**EXERCISE AIM**
Copy out the part of the material that opens with the line containing "## Scope of POC" and closes with the line containing "- Register an", both included, reproducing each line verbatim.

**RECORDS PROVIDED**
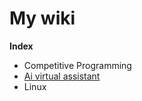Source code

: # My wiki

**Index**

- Competitive Programming
- [Ai virtual assistant](Ai-virtual-assistant/ai-virtual-assistant.md)
- Linux


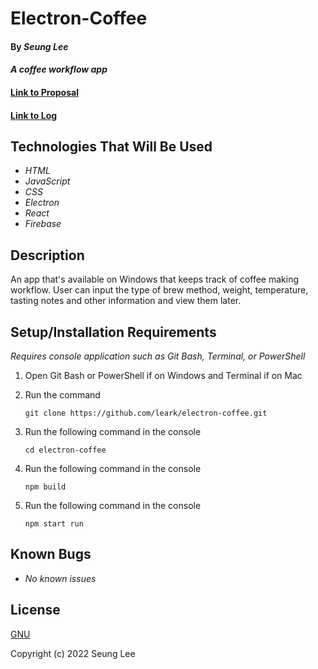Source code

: # Electron-Coffee

#### By _Seung Lee_

#### _A coffee workflow app_

#### [Link to Proposal](/proposal.md)

#### [Link to Log](/log.md)

## Technologies That Will Be Used

* _HTML_
* _JavaScript_
* _CSS_
* _Electron_
* _React_
* _Firebase_

## Description

An app that's available on Windows that keeps track of coffee making workflow. User can input the type of brew method, weight, temperature, tasting notes and other information and view them later.

## Setup/Installation Requirements

_Requires console application such as Git Bash, Terminal, or PowerShell_

1. Open Git Bash or PowerShell if on Windows and Terminal if on Mac
2. Run the command

    ``git clone https://github.com/leark/electron-coffee.git``

3. Run the following command in the console

    ``cd electron-coffee``

4. Run the following command in the console

    ``npm build``

5. Run the following command in the console

    ``npm start run``

## Known Bugs

* _No known issues_

## License

[GNU](/LICENSE)

Copyright (c) 2022 Seung Lee
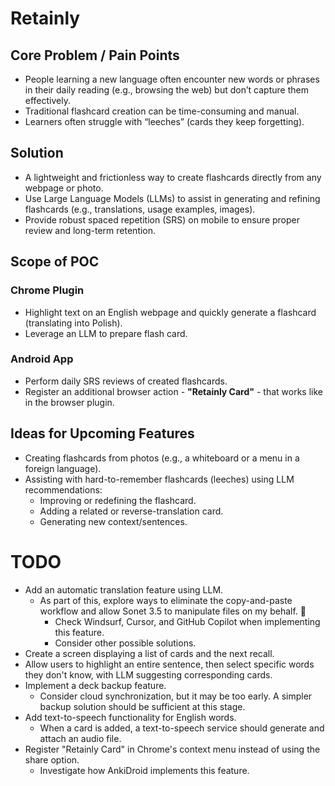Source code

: # Retainly

## Core Problem / Pain Points
- People learning a new language often encounter new words or phrases in their daily reading (e.g., browsing the web) but don’t capture them effectively.
- Traditional flashcard creation can be time-consuming and manual.
- Learners often struggle with “leeches” (cards they keep forgetting).

## Solution
- A lightweight and frictionless way to create flashcards directly from any webpage or photo.
- Use Large Language Models (LLMs) to assist in generating and refining flashcards (e.g., translations, usage examples, images).
- Provide robust spaced repetition (SRS) on mobile to ensure proper review and long-term retention.

## Scope of POC
### Chrome Plugin
- Highlight text on an English webpage and quickly generate a flashcard (translating into Polish).
- Leverage an LLM to prepare flash card.

### Android App
- Perform daily SRS reviews of created flashcards.
- Register an additional browser action - **"Retainly Card"** - that works like in the browser plugin.

## Ideas for Upcoming Features
- Creating flashcards from photos (e.g., a whiteboard or a menu in a foreign language).
- Assisting with hard-to-remember flashcards (leeches) using LLM recommendations:
  - Improving or redefining the flashcard.
  - Adding a related or reverse-translation card.
  - Generating new context/sentences.

# TODO
- Add an automatic translation feature using LLM.
  - As part of this, explore ways to eliminate the copy-and-paste workflow and allow Sonet 3.5 to manipulate files on my behalf. 🙂
    - Check Windsurf, Cursor, and GitHub Copilot when implementing this feature.
    - Consider other possible solutions.
- Create a screen displaying a list of cards and the next recall.
- Allow users to highlight an entire sentence, then select specific words they don't know, with LLM suggesting corresponding cards.
- Implement a deck backup feature.
  - Consider cloud synchronization, but it may be too early. A simpler backup solution should be sufficient at this stage.
- Add text-to-speech functionality for English words.
  - When a card is added, a text-to-speech service should generate and attach an audio file.
- Register "Retainly Card" in Chrome's context menu instead of using the share option.
  - Investigate how AnkiDroid implements this feature.
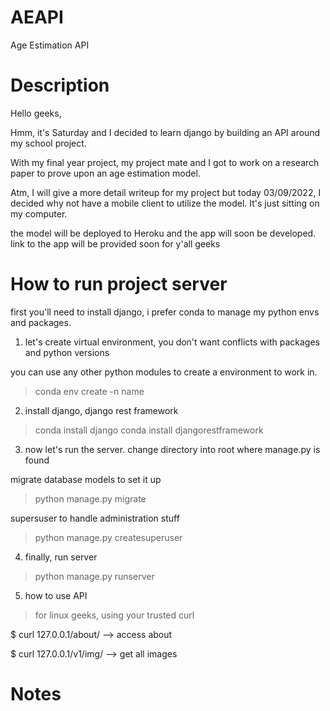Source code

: # AEAPI

Age Estimation API

# Description

Hello geeks,

Hmm, it's Saturday and I decided to learn django by building an API around my school project.

With my final year project, my project mate and I got to work on a research paper to prove upon an age estimation model.

Atm, I will give a more detail writeup for my project but today 03/09/2022, I decided why not have a mobile client to utilize the model. It's just sitting on my computer.

the model will be deployed to Heroku and the app will soon be developed. link to the app will be provided soon for y'all geeks

# How to run project server

first you'll need to install django, i prefer conda to manage my python envs and packages.

1. let's create virtual environment, you don't want conflicts with packages and python versions

you can use any other python modules to create a environment to work in.

> conda env create -n name

2. install django, django rest framework

> conda install django
> conda install djangorestframework

3. now let's run the server. change directory into root where manage.py is found

migrate database models to set it up

> python manage.py migrate

supersuser to handle administration stuff

> python manage.py createsuperuser

4. finally, run server

> python manage.py runserver

5. how to use API 

> for linux geeks, using your trusted curl

$ curl 127.0.0.1/about/  --> access about

$ curl 127.0.0.1/v1/img/  --> get all images


# Notes


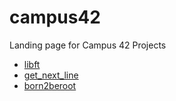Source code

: # campus42
Landing page for Campus 42 Projects

- [libft](https://github.com/WyattGwyon/campus42-libft.git)
- [get_next_line](https://github.com/WyattGwyon/campus42-get_next_line)
- [born2beroot](https://github.com/WyattGwyon/campus42-born2beroot.git)
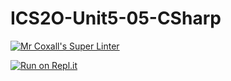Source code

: # ICS2O-Unit5-05-CSharp

[![Mr Coxall's Super Linter](https://github.com/Liya-Getachew/ICS2O-Unit5-05-CSharp/workflows/Mr%20Coxall's%20Super%20Linter/badge.svg)](https://github.com/Liya-Getachew/ICS2O-Unit5-05-CSharp/actions)

[![Run on Repl.it](https://repl.it/badge/github/Liya-Getachew/ICS2O-Unit5-05-CSharp)](https://repl.it/github/Liya-Getachew/ICS2O-Unit5-05-CSharp)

**THE COMPLETED TASK**
## Scope of POC
### Chrome Plugin
- Highlight text on an English webpage and quickly generate a flashcard (translating into Polish).
- Leverage an LLM to prepare flash card.

### Android App
- Perform daily SRS reviews of created flashcards.
- Register an additional browser action - **"Retainly Card"** - that works like in the browser plugin.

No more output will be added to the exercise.